La política italiana es un laboratorio de experimentación desde hace siglo e insisten en ello: 65 gobiernos en 75 años, 30 primeros ministros, los cuatro últimos fruto de inestables coaliciones de partidos con candidatos que no pasaron por las urnas. La legislatura que arrancó el 2018 ya lleva tres gobiernos y dos primeros ministros. Y la vida sigue e Italia, sin ir bien, tampoco va mal. No es un estado fallido, ni una democracia iliberal o calamitosa; pero el sistema rinde bastante menos que su potencial, se mantiene en la zona alta de los países intermedios, por delante de España.
Desde 2018 tras unas elecciones aparentemente renovadores con dos nuevos partidos emergentes (Liga y 5estrellas) ningún partido, ningún dirigente oficial era capaz de componer una mayoría. La salida mecánica eran unas elecciones anticipadas que no querían la mayor parte de los partidos porque a casi todos les podían ir bastante mal a la vista de las encuestas y del desafecto de la ciudadanía.
La cuadratura del círculo la ha dibujado el presidente de la República, único político en ejercicio en el que confían los italianos, que ha reclamado el compromiso para salir del laberinto al italiano con reputación (67% de aceptación) que más bien parecía destinado a suceder al presidente que a encabezar un gobierno. Decir que Mario Draghi es un técnico (tecnócrata) es menospreciarle; también es un político de primer nivel aunque no concurra a las elecciones. Pocas trayectorias pueden competir con la de Draghi tanto en el ámbito público (Tesoro, bancos centrales…) como en el privado, incluidas las credenciales académicas.

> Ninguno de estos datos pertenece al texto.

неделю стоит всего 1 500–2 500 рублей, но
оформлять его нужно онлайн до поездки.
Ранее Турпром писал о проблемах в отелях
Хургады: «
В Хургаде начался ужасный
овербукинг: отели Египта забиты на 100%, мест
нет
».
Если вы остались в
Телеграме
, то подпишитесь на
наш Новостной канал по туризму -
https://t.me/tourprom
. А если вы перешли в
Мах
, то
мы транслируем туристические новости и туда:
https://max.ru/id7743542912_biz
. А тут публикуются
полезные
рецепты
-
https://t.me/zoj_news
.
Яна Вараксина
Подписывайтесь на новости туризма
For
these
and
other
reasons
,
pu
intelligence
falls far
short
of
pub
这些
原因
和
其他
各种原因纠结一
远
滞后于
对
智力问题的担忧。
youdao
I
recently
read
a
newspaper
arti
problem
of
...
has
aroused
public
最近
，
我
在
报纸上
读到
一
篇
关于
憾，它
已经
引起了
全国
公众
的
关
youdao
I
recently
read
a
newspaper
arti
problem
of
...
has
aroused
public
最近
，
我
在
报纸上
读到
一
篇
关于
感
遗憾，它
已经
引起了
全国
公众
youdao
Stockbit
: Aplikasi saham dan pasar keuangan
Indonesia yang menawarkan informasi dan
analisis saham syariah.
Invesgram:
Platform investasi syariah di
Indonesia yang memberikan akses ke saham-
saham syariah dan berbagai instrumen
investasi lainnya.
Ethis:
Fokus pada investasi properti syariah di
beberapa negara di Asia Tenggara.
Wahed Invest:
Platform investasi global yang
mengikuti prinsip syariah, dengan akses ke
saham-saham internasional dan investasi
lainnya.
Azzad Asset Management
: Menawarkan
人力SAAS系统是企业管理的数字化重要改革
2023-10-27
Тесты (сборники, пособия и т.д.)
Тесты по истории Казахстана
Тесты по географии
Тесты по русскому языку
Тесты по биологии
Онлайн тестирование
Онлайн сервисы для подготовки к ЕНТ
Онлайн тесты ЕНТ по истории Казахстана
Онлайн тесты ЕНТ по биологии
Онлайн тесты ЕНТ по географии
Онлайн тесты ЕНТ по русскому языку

Se trata de un político moderno, sin redes sociales, con mucha autoridad y sin las mañas de las covachuelas políticas. Llega con una misión para ejecutar durante los meses que quedan de legislatura (hasta marzo de 2023). Dos años para reformar el Estado (aunque sea poco) y gestionar con tino los 200.000 millones de fondos europeos para modernizar el país. Italia parece un desastre, pero con recursos para evitar el precipicio.